== Job item ==
Copies of all lines containing the string "Rendered" are needed from the data below.

== Extracted entries ==

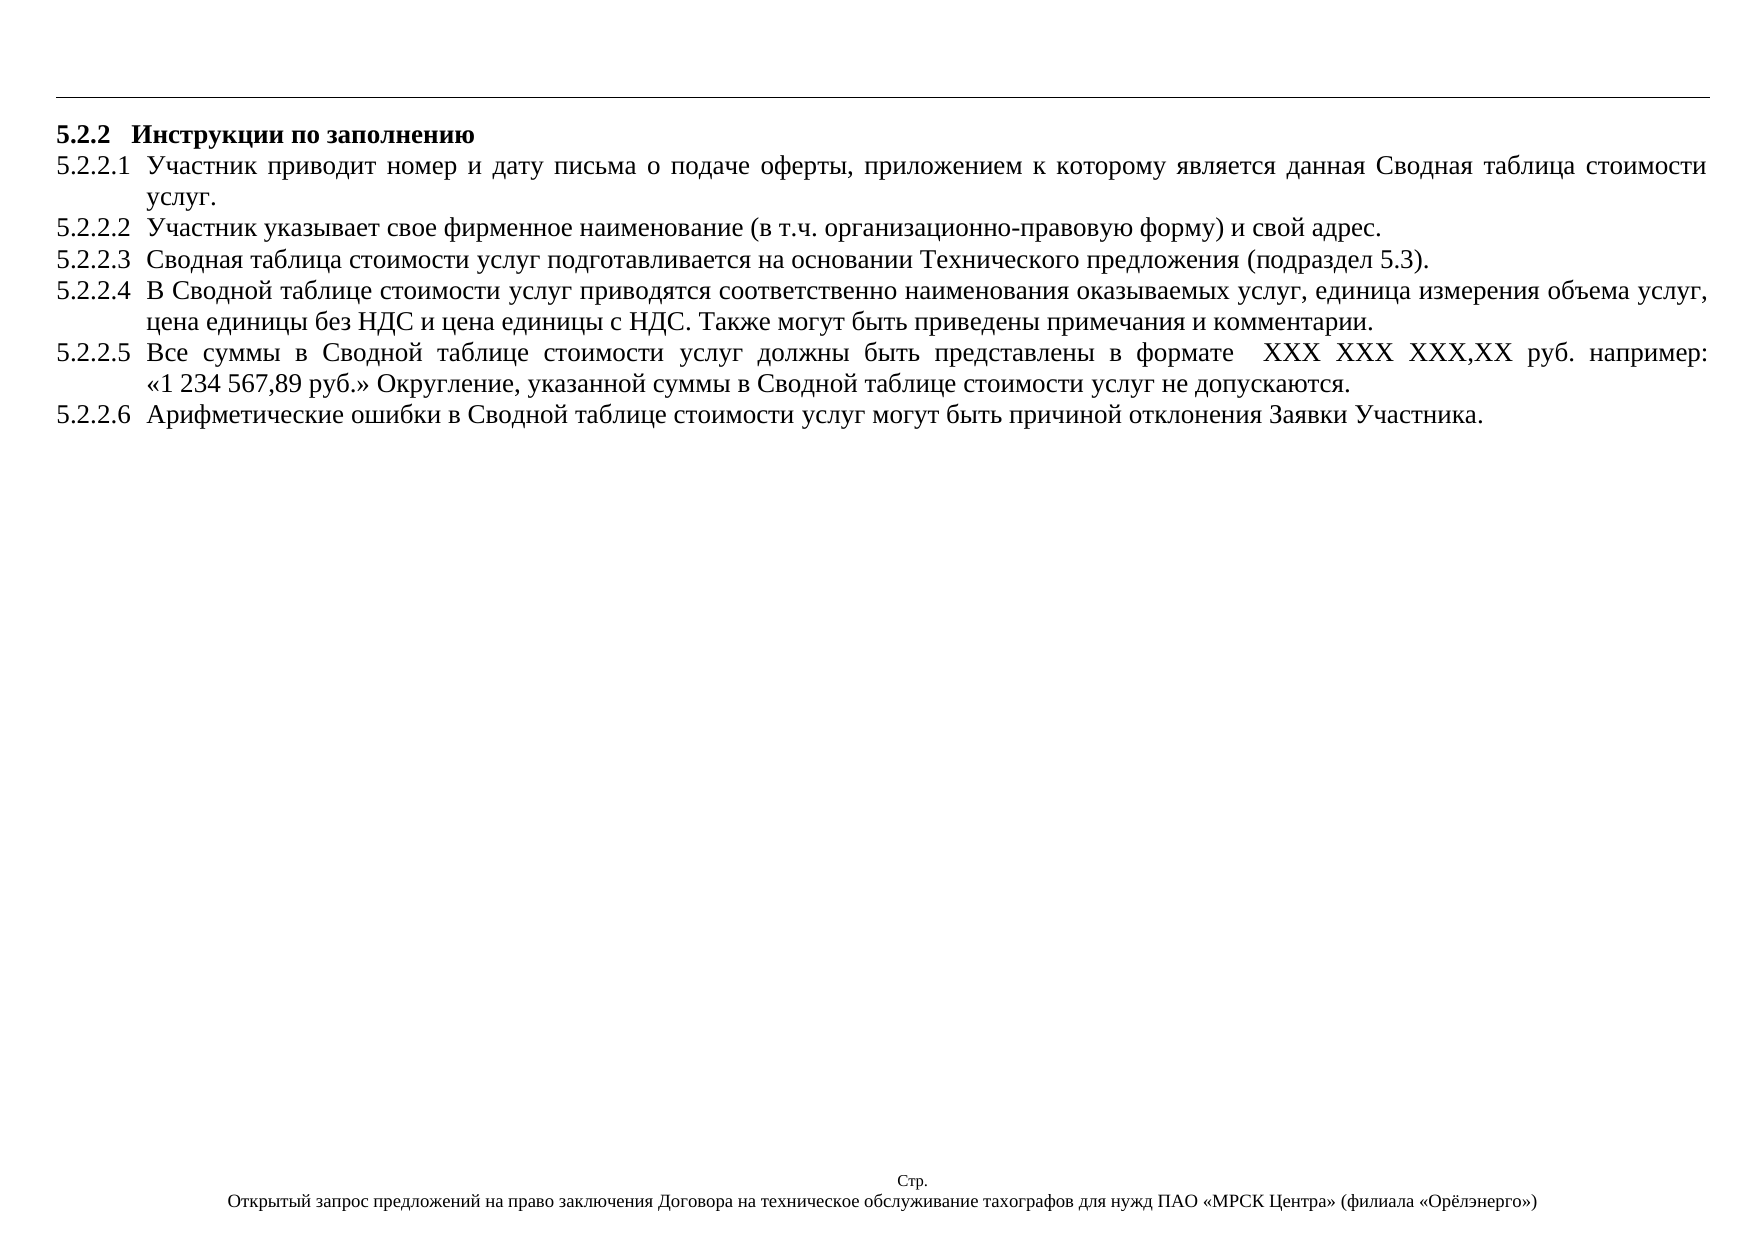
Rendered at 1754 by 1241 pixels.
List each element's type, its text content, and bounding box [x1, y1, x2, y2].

list Участник указывает свое фирменное наименование (в т.ч. организационно-правовую форму) и свой адрес. [56, 212, 1710, 243]
list Все суммы в Сводной таблице стоимости услуг должны быть представлены в формате XXX XXX XXX,XX руб. например: «1 234 567,89 руб.» Округление, указанной суммы в Сводной таблице стоимости услуг не допускаются. [56, 336, 1710, 398]
list Сводная таблица стоимости услуг подготавливается на основании Технического предложения (подраздел 5.3). [56, 243, 1710, 274]
subtitle Инструкции по заполнению [56, 118, 1710, 149]
list Арифметические ошибки в Сводной таблице стоимости услуг могут быть причиной отклонения Заявки Участника. [56, 398, 1710, 429]
list В Сводной таблице стоимости услуг приводятся соответственно наименования оказываемых услуг, единица измерения объема услуг, цена единицы без НДС и цена единицы с НДС. Также могут быть приведены примечания и комментарии. [56, 274, 1710, 336]
list Участник приводит номер и дату письма о подаче оферты, приложением к которому является данная Сводная таблица стоимости услуг. [56, 149, 1710, 212]
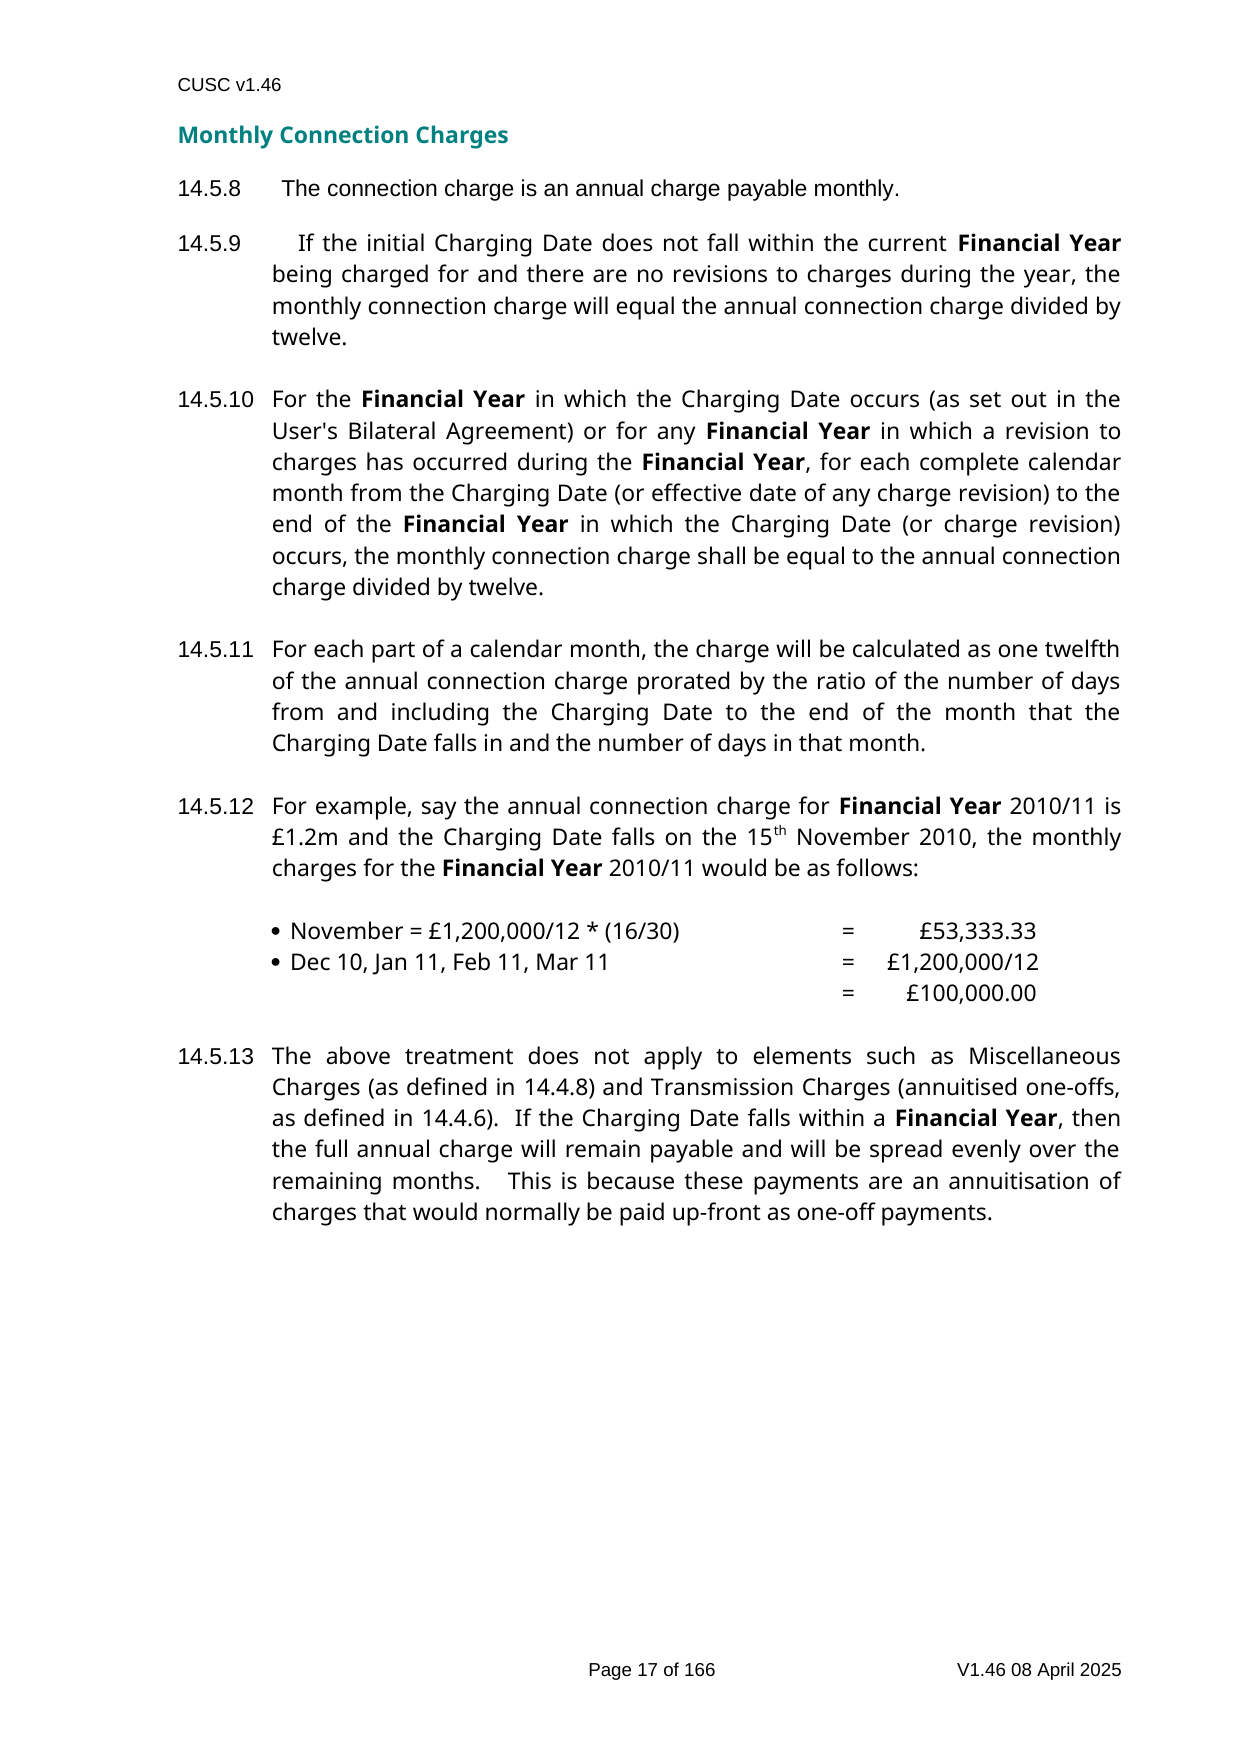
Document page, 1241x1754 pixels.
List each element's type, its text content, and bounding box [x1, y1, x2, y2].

list The connection charge is an annual charge payable monthly. [177, 175, 1121, 202]
list For each part of a calendar month, the charge will be calculated as one twelfth of the annual connection charge prorated by the ratio of the number of days from and including the Charging Date to the end of the month that the Charging Date falls in and the number of days in that month. [177, 633, 1121, 758]
list Dec 10, Jan 11, Feb 11, Mar 11 = £1,200,000/12 [272, 946, 1121, 977]
list The above treatment does not apply to elements such as Miscellaneous Charges (as defined in 14.4.8) and Transmission Charges (annuitised one-offs, as defined in 14.4.6). If the Charging Date falls within a Financial Year, then the full annual charge will remain payable and will be spread evenly over the remaining months. This is because these payments are an annuitisation of charges that would normally be paid up-front as one-off payments. [177, 1040, 1121, 1227]
list For example, say the annual connection charge for Financial Year 2010/11 is £1.2m and the Charging Date falls on the 15th November 2010, the monthly charges for the Financial Year 2010/11 would be as follows: [177, 790, 1121, 883]
list November = £1,200,000/12 * (16/30) = £53,333.33 [272, 915, 1121, 946]
text = £100,000.00 [252, 977, 1121, 1008]
subtitle Monthly Connection Charges [177, 119, 1121, 150]
list For the Financial Year in which the Charging Date occurs (as set out in the User's Bilateral Agreement) or for any Financial Year in which a revision to charges has occurred during the Financial Year, for each complete calendar month from the Charging Date (or effective date of any charge revision) to the end of the Financial Year in which the Charging Date (or charge revision) occurs, the monthly connection charge shall be equal to the annual connection charge divided by twelve. [177, 383, 1121, 602]
list If the initial Charging Date does not fall within the current Financial Year being charged for and there are no revisions to charges during the year, the monthly connection charge will equal the annual connection charge divided by twelve. [177, 227, 1121, 352]
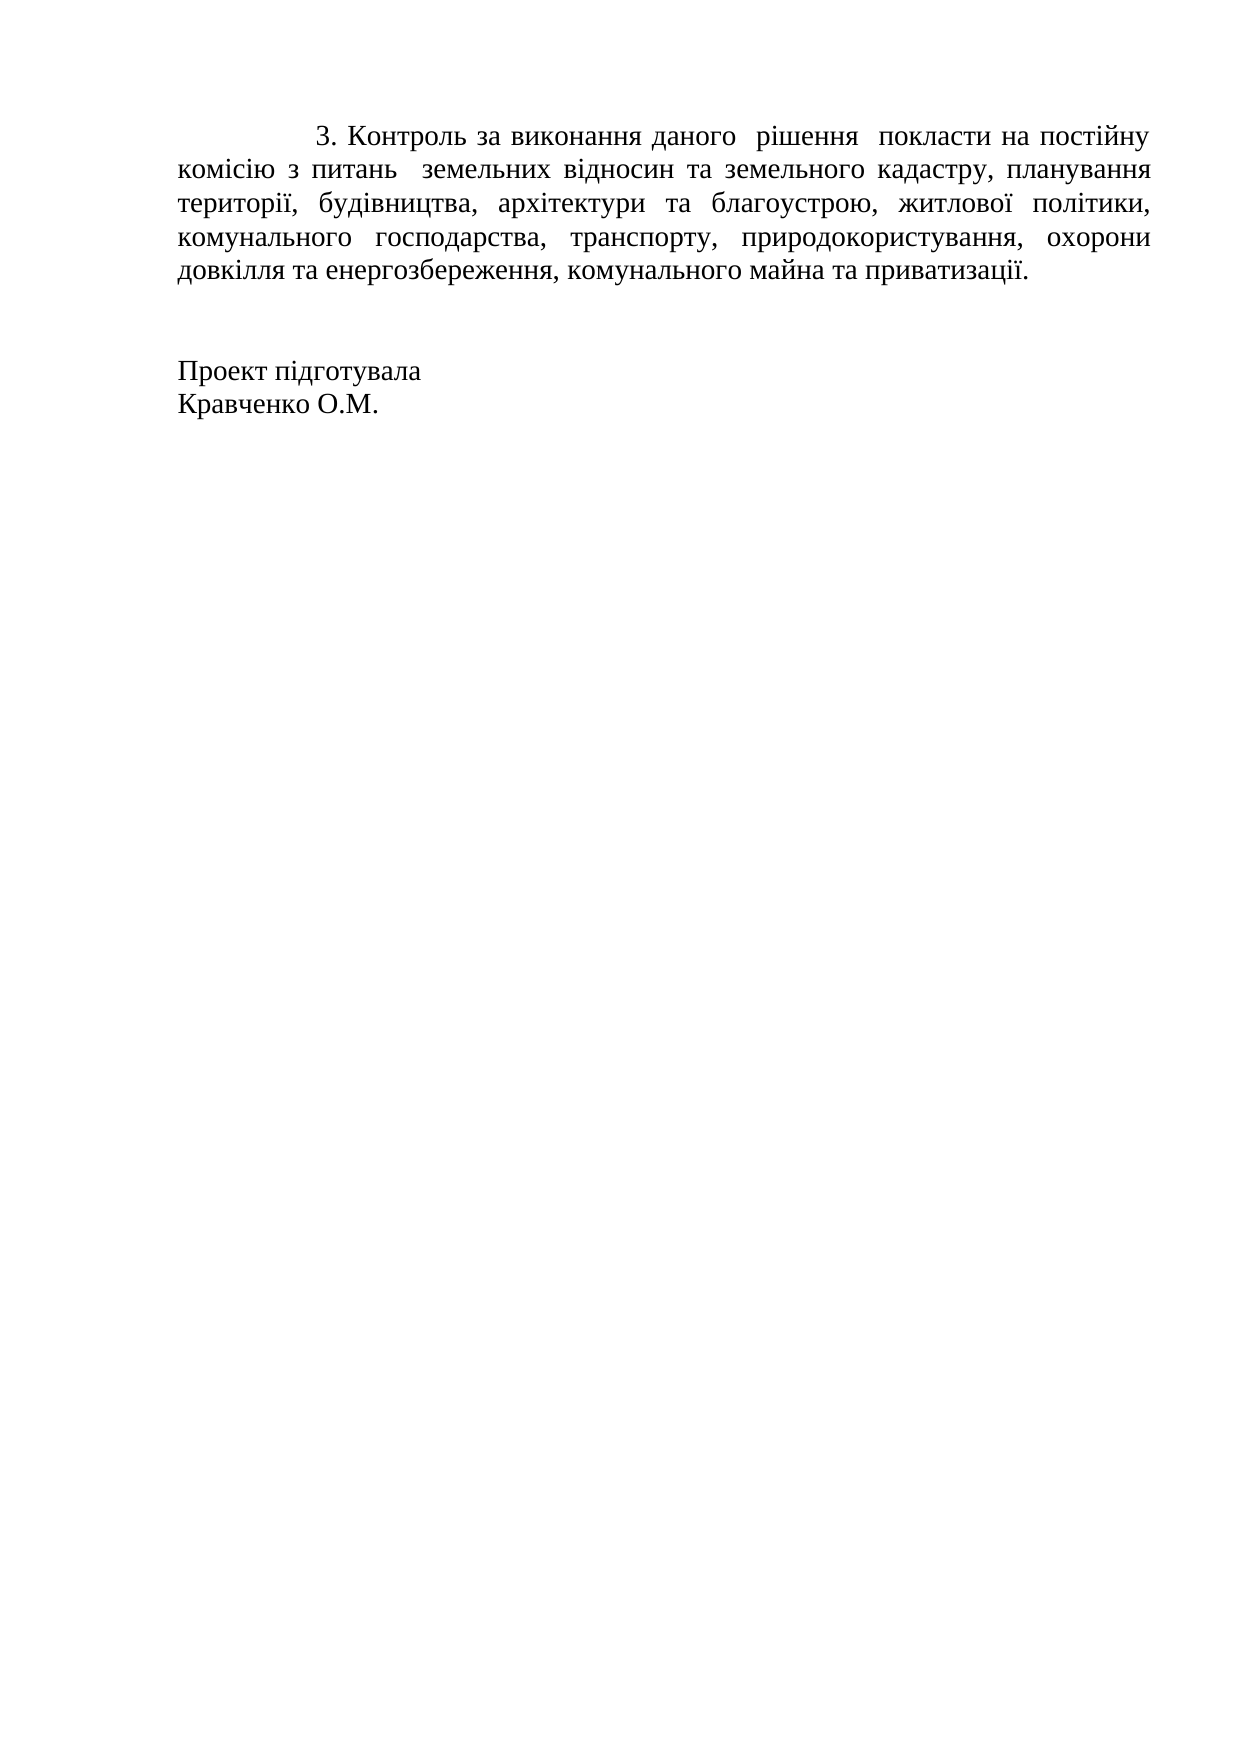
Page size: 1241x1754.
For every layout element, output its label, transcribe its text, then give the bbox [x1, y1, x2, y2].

text Кравченко О.М. [177, 386, 1152, 420]
text Проект підготувала [177, 353, 1152, 386]
text 3. Контроль за виконання даного рішення покласти на постійну комісію з питань земельних відносин та земельного кадастру, планування території, будівництва, архітектури та благоустрою, житлової політики, комунального господарства, транспорту, природокористування, охорони довкілля та енергозбереження, комунального майна та приватизації. [177, 118, 1152, 286]
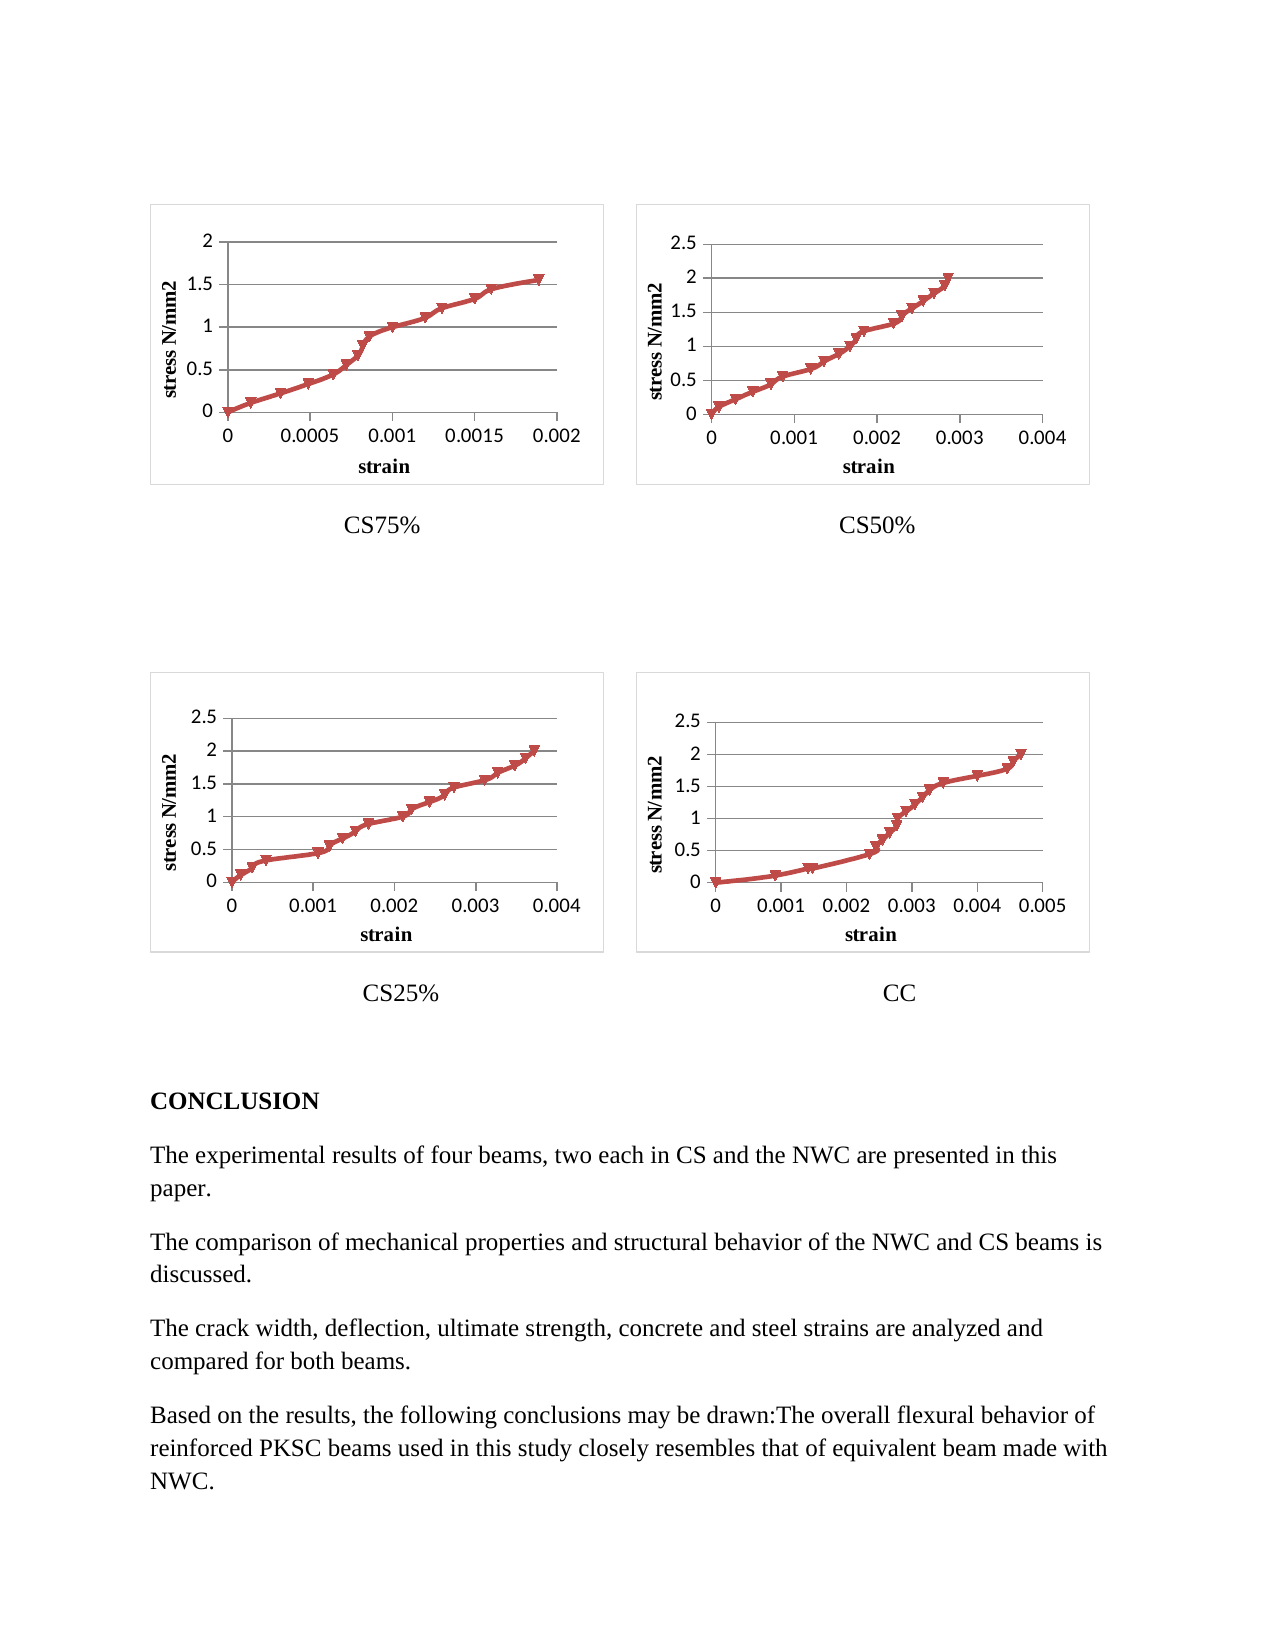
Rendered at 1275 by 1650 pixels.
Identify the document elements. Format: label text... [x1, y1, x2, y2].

== Task solution ==
Rendered at 1754 by 1241 pixels.
Rendered at 1275 by 1650 pixels.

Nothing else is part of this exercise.